## Your goal
Please reproduce the records below with "Buffet" replaced by "À la carte" and everything else left unchanged.

## Data for analysis

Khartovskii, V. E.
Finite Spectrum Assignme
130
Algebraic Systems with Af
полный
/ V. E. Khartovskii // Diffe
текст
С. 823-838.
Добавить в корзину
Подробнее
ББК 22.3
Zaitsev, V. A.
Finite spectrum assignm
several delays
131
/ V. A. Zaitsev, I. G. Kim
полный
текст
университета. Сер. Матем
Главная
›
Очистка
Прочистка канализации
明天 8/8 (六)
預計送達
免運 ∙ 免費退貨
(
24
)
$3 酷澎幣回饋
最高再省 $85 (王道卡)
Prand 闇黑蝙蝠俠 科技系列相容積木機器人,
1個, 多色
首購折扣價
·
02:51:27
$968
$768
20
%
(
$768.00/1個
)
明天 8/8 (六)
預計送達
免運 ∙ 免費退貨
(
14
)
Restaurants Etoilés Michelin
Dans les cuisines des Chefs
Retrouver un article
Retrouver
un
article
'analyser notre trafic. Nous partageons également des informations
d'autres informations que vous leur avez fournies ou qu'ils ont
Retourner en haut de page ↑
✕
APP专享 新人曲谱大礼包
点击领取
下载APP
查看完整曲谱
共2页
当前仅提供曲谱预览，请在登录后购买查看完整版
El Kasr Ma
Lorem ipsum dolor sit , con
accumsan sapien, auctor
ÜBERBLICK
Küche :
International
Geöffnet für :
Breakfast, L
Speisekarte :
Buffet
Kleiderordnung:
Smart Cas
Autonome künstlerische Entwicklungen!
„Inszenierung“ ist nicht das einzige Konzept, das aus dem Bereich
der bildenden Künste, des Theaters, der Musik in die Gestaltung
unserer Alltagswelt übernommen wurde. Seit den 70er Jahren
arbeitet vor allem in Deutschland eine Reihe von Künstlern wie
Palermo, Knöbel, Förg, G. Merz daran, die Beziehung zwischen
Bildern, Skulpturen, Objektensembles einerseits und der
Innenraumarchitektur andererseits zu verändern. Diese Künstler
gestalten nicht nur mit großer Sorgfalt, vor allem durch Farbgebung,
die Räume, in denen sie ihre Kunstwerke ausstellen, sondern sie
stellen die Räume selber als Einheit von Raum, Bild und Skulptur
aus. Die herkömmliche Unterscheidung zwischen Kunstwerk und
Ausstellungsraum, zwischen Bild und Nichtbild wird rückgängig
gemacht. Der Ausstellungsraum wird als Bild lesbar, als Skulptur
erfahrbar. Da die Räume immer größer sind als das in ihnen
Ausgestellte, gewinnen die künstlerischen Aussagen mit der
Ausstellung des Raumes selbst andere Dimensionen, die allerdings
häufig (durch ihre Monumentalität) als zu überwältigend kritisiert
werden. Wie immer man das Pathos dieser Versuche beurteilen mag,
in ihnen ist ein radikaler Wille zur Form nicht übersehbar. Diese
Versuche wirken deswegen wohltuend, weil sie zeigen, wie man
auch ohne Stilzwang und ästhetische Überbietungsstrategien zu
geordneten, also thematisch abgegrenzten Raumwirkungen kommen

## Answer to the exercise
Khartovskii, V. E.
Finite Spectrum Assignme
130
Algebraic Systems with Af
полный
/ V. E. Khartovskii // Diffe
текст
С. 823-838.
Добавить в корзину
Подробнее
ББК 22.3
Zaitsev, V. A.
Finite spectrum assignm
several delays
131
/ V. A. Zaitsev, I. G. Kim
полный
текст
университета. Сер. Матем
Главная
›
Очистка
Прочистка канализации
明天 8/8 (六)
預計送達
免運 ∙ 免費退貨
(
24
)
$3 酷澎幣回饋
最高再省 $85 (王道卡)
Prand 闇黑蝙蝠俠 科技系列相容積木機器人,
1個, 多色
首購折扣價
·
02:51:27
$968
$768
20
%
(
$768.00/1個
)
明天 8/8 (六)
預計送達
免運 ∙ 免費退貨
(
14
)
Restaurants Etoilés Michelin
Dans les cuisines des Chefs
Retrouver un article
Retrouver
un
article
'analyser notre trafic. Nous partageons également des informations
d'autres informations que vous leur avez fournies ou qu'ils ont
Retourner en haut de page ↑
✕
APP专享 新人曲谱大礼包
点击领取
下载APP
查看完整曲谱
共2页
当前仅提供曲谱预览，请在登录后购买查看完整版
El Kasr Ma
Lorem ipsum dolor sit , con
accumsan sapien, auctor
ÜBERBLICK
Küche :
International
Geöffnet für :
Breakfast, L
Speisekarte :
À la carte
Kleiderordnung:
Smart Cas
Autonome künstlerische Entwicklungen!
„Inszenierung“ ist nicht das einzige Konzept, das aus dem Bereich
der bildenden Künste, des Theaters, der Musik in die Gestaltung
unserer Alltagswelt übernommen wurde. Seit den 70er Jahren
arbeitet vor allem in Deutschland eine Reihe von Künstlern wie
Palermo, Knöbel, Förg, G. Merz daran, die Beziehung zwischen
Bildern, Skulpturen, Objektensembles einerseits und der
Innenraumarchitektur andererseits zu verändern. Diese Künstler
gestalten nicht nur mit großer Sorgfalt, vor allem durch Farbgebung,
die Räume, in denen sie ihre Kunstwerke ausstellen, sondern sie
stellen die Räume selber als Einheit von Raum, Bild und Skulptur
aus. Die herkömmliche Unterscheidung zwischen Kunstwerk und
Ausstellungsraum, zwischen Bild und Nichtbild wird rückgängig
gemacht. Der Ausstellungsraum wird als Bild lesbar, als Skulptur
erfahrbar. Da die Räume immer größer sind als das in ihnen
Ausgestellte, gewinnen die künstlerischen Aussagen mit der
Ausstellung des Raumes selbst andere Dimensionen, die allerdings
häufig (durch ihre Monumentalität) als zu überwältigend kritisiert
werden. Wie immer man das Pathos dieser Versuche beurteilen mag,
in ihnen ist ein radikaler Wille zur Form nicht übersehbar. Diese
Versuche wirken deswegen wohltuend, weil sie zeigen, wie man
auch ohne Stilzwang und ästhetische Überbietungsstrategien zu
geordneten, also thematisch abgegrenzten Raumwirkungen kommen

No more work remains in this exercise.